MPAI has started the development of its first standard: MPAI-AIF.

In December last year, MPAI issue a Call for Technologies for its first standard. The call concerned “AI Framework”, an environment capable to assemble and execute AI Modules (AIMs), components that perform certain functions that achieve certain goals.

The call requested technologies to support the life cycle of single and multiple AIMs, and to manage machine learning and workflows.

The standard is expected to be released in July 2021

MPAI is looking for technologies to develop its Context-based Audio Enhancement standard

In September last year, 3 weeks before MPAI was formally established, the group of people who was developing the MPAI organisation had already identified Context-based Audio Enhancement as an important target of MPAI standardisation.

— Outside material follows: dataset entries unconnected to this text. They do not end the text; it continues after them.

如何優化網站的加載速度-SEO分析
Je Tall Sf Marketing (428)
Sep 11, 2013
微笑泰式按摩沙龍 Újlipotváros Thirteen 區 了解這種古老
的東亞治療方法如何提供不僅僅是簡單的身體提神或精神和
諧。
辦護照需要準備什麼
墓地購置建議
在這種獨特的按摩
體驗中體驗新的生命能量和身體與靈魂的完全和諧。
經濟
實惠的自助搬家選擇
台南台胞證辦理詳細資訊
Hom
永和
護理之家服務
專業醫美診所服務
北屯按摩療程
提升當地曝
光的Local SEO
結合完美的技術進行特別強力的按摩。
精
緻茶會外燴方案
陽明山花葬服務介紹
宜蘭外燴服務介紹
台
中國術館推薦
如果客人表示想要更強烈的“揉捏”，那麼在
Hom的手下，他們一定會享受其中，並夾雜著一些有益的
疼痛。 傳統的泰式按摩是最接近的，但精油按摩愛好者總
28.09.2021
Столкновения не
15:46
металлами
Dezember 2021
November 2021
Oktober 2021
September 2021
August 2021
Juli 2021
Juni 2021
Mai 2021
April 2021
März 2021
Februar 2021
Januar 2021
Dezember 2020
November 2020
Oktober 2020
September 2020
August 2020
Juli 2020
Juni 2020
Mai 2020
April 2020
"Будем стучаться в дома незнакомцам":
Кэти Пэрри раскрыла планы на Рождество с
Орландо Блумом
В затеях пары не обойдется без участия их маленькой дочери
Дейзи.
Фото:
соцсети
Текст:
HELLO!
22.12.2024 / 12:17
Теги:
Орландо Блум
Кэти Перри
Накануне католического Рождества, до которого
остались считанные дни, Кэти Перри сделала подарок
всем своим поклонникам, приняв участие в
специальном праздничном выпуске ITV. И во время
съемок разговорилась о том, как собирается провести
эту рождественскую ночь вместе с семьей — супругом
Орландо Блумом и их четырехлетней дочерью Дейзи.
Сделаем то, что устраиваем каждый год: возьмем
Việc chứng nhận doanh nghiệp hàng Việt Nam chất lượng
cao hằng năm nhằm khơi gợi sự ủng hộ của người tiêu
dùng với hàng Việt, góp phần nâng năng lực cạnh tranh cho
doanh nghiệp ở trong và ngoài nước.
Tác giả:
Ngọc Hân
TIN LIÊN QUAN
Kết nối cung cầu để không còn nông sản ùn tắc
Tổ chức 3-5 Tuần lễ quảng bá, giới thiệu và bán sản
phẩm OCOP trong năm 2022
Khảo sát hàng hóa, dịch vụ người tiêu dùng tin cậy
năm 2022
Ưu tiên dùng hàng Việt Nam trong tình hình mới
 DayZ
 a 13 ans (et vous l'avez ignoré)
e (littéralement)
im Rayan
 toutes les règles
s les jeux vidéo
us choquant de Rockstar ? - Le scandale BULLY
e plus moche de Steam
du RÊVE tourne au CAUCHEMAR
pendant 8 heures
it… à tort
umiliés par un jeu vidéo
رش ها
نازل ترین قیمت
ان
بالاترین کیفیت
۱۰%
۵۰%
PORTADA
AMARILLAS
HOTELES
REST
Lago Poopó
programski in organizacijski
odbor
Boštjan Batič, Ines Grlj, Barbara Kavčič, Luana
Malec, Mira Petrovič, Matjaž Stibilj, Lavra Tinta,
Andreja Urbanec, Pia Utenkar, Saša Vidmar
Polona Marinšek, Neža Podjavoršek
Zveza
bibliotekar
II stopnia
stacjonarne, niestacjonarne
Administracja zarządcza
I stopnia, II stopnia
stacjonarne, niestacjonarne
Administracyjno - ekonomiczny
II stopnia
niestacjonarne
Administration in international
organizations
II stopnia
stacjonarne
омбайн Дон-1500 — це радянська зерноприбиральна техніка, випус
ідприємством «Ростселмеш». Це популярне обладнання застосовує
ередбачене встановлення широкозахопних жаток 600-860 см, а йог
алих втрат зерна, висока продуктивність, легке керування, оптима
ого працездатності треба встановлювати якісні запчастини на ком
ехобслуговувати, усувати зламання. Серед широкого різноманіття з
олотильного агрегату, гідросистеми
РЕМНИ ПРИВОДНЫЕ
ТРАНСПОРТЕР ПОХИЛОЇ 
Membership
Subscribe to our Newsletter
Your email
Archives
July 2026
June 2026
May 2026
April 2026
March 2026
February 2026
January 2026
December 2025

The idea was to improve the user experience in several audio-related applications including entertainment, communication, teleconferencing, gaming, post-production, restoration etc. The intention was promptly announced in a press release.

A lot has happened since then. Finally, in February 2021 the original intention took shape with the publication of a Call for Technologies for the upcoming Context-based Audio Enhancement (MPAI-CAE) standard.

The Call envisages 4 use cases. In Emotion-enhanced speech (left) an emotion-less synthesised or natural speech is enhanced with a specified emotion with specified intensity. In Audio recor­ding preservation (right) sound from an old audio tape is enhanced and a preservation master file produced using a video camera pointing to the magnetic head;

In Enhanced audioconference experience (left) speech captured in an unsuitable (e.g. at home) enviroment is cleaned of unwanted sounds. In Audio on the go (right) the audio experi­enced by a user in an environment preserves the external sounds that are considered relevant.

MPAI needs more technologies

On the same day the MPAI-CAE Call was published, MPAI published another Call for Technologies for the Multimodal Conversation (MPAI-MMC) standard. This broad application area can vastly benefit from AI.

Currently, the standard supports 3 use cases where a human en­ter­tains an audio-vis­ual con­versation with a machine emulating hum­an-to-human conversation in complet­eness and intensity. In Con­ver­sation with em­otion, the human holds a dial­ogue with speech, video and possibly text with a machine that responds with a syn­thes­ised voice and an animated face.
In Multimedia question answering (left), a human requests information about an object while displaying it. The machine responds with synthesised speech. In Personalized Automatic Speech Translation (right), a sentence uttered by a human is translated by a machine using a synthesised voice that preserves the human speech features.